- _Directions_
Beginning with the first line and ending with the one containing "Masáž lávovými kameny", copy the lines of the listing below exactly; omit everything else.
____ Provided entries
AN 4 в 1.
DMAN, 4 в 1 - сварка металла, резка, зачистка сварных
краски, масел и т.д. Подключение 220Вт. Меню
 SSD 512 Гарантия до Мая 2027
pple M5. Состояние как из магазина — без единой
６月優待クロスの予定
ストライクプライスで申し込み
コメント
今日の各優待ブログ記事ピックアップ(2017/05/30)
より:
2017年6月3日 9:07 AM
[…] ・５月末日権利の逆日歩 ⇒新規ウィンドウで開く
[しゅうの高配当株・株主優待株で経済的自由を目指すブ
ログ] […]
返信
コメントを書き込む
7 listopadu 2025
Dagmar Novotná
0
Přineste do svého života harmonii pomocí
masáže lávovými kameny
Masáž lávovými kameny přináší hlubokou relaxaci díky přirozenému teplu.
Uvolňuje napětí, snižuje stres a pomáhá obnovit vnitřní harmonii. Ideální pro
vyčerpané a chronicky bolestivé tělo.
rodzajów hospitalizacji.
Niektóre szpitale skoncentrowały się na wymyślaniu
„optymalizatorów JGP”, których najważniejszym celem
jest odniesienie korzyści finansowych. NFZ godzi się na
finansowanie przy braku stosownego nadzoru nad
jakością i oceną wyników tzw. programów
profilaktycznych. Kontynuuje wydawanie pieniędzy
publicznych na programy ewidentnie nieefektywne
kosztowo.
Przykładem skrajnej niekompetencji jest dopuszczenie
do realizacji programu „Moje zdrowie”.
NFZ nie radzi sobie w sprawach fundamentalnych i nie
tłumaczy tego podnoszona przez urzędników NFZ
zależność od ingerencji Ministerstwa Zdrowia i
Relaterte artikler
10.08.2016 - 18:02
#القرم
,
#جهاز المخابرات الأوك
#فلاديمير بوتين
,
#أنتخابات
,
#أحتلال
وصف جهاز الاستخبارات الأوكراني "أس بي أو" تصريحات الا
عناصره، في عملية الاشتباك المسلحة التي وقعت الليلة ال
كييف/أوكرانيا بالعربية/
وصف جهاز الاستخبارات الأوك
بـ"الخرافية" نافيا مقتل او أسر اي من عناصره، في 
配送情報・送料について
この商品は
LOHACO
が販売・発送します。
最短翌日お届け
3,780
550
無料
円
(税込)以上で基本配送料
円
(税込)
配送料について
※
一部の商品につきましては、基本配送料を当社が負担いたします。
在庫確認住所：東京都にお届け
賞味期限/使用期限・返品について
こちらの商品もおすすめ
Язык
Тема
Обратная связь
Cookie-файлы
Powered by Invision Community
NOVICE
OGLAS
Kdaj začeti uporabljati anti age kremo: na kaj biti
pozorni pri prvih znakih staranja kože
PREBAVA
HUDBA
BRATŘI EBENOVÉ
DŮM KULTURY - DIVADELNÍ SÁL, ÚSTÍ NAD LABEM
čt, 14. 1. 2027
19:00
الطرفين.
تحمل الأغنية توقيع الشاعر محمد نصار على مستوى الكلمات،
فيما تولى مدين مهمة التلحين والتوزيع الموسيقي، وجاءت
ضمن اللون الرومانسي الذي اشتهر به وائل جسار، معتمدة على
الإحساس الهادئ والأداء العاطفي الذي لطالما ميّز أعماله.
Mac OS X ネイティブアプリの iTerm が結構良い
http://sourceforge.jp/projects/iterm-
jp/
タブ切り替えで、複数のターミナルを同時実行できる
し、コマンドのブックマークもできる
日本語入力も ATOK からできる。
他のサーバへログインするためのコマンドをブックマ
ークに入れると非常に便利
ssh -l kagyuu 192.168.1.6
________
- _Answer to the exercise_
AN 4 в 1.
DMAN, 4 в 1 - сварка металла, резка, зачистка сварных
краски, масел и т.д. Подключение 220Вт. Меню
 SSD 512 Гарантия до Мая 2027
pple M5. Состояние как из магазина — без единой
６月優待クロスの予定
ストライクプライスで申し込み
コメント
今日の各優待ブログ記事ピックアップ(2017/05/30)
より:
2017年6月3日 9:07 AM
[…] ・５月末日権利の逆日歩 ⇒新規ウィンドウで開く
[しゅうの高配当株・株主優待株で経済的自由を目指すブ
ログ] […]
返信
コメントを書き込む
7 listopadu 2025
Dagmar Novotná
0
Přineste do svého života harmonii pomocí
masáže lávovými kameny
Masáž lávovými kameny přináší hlubokou relaxaci díky přirozenému teplu.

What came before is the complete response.